= Task objective =
Copy the closing run of lines, from the one with "middle tip: (75, 125)" through the last line of the listing, exactly and without any pictures.

Given data Start Marker

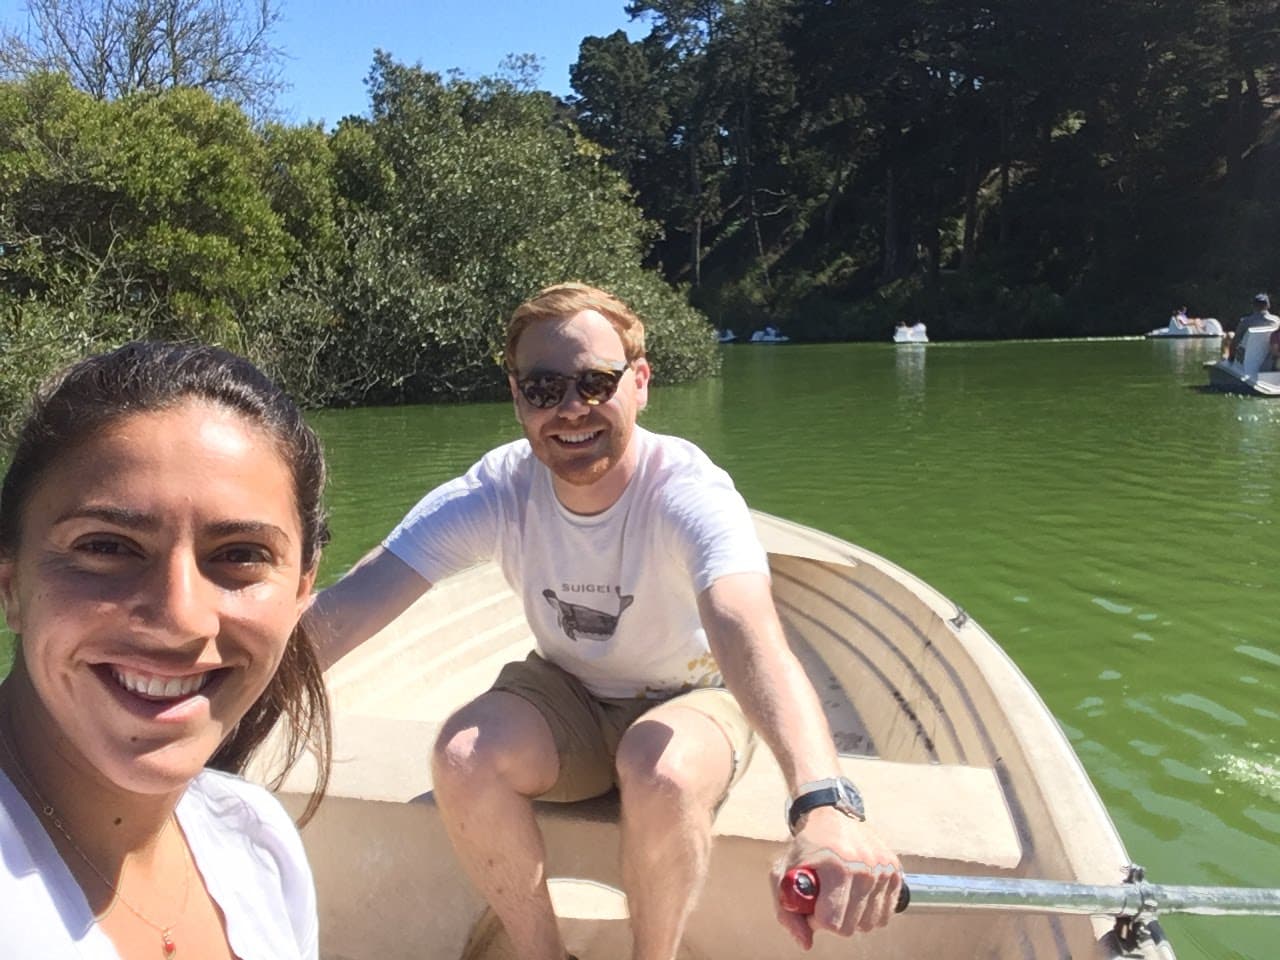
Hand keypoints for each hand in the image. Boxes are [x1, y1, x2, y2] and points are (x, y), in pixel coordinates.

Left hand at [771, 806, 901, 948]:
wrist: (832, 814)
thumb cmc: (805, 847)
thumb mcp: (783, 873)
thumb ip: (787, 912)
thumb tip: (806, 943)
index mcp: (837, 867)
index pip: (832, 922)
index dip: (816, 920)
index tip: (811, 905)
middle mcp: (865, 868)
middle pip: (850, 927)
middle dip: (833, 920)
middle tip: (825, 900)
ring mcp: (883, 870)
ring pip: (870, 925)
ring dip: (852, 917)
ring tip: (841, 896)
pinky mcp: (895, 871)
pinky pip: (884, 915)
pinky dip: (869, 912)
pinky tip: (856, 895)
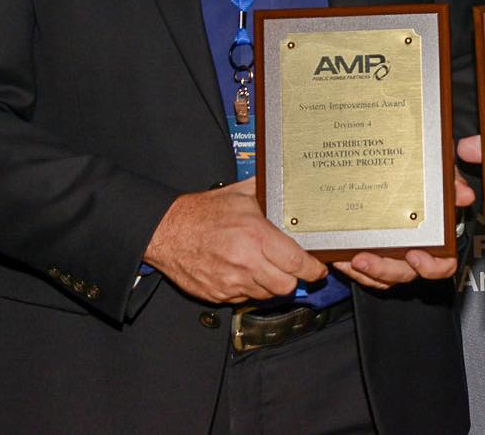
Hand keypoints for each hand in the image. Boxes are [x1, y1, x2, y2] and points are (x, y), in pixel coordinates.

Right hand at [144, 178, 327, 304]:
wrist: (166, 231)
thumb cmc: (202, 212)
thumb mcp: (240, 194)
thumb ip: (267, 191)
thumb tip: (289, 184)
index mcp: (256, 236)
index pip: (296, 263)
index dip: (312, 269)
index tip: (317, 269)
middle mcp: (246, 262)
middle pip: (286, 286)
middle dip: (293, 278)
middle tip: (291, 268)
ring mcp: (231, 281)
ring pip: (266, 295)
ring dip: (270, 285)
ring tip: (264, 267)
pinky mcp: (218, 294)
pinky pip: (244, 299)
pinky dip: (249, 289)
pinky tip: (244, 272)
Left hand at [332, 141, 481, 289]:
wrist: (400, 175)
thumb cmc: (426, 183)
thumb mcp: (440, 176)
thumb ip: (452, 183)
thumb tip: (465, 195)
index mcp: (437, 240)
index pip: (443, 264)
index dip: (431, 266)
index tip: (414, 255)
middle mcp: (417, 253)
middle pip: (406, 273)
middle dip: (384, 270)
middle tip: (366, 259)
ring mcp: (396, 258)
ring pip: (384, 278)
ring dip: (365, 271)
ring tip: (348, 259)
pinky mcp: (375, 257)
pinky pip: (366, 272)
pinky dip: (352, 267)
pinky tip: (340, 256)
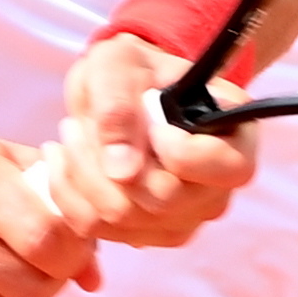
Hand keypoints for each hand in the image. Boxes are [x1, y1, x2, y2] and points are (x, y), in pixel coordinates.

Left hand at [47, 34, 257, 247]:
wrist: (117, 88)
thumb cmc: (131, 68)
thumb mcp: (118, 64)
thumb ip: (119, 106)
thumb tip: (122, 172)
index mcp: (235, 137)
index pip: (225, 169)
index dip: (180, 152)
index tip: (148, 121)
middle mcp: (218, 187)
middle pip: (164, 201)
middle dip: (107, 163)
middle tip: (75, 125)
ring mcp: (185, 216)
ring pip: (126, 220)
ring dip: (81, 177)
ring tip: (68, 136)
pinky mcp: (148, 233)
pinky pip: (100, 230)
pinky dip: (69, 196)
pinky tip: (61, 161)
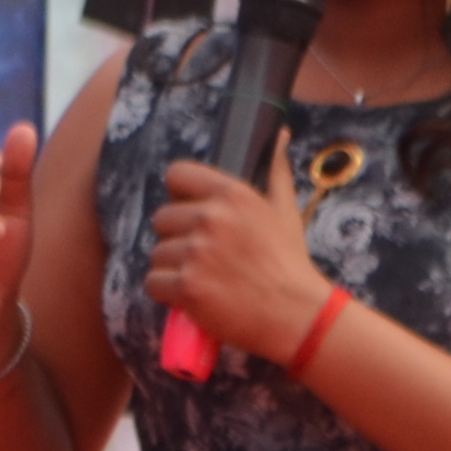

Given data End Marker

= Result of the task =
middle tip: (75, 125)
ring mcp: (185, 216)
ring pip: (126, 220)
ring dip: (81, 177)
ring tip: (68, 136)
pinky mcp: (148, 233)
pinky pip: (100, 230)
pinky dip: (69, 196)
pinky tip: (61, 161)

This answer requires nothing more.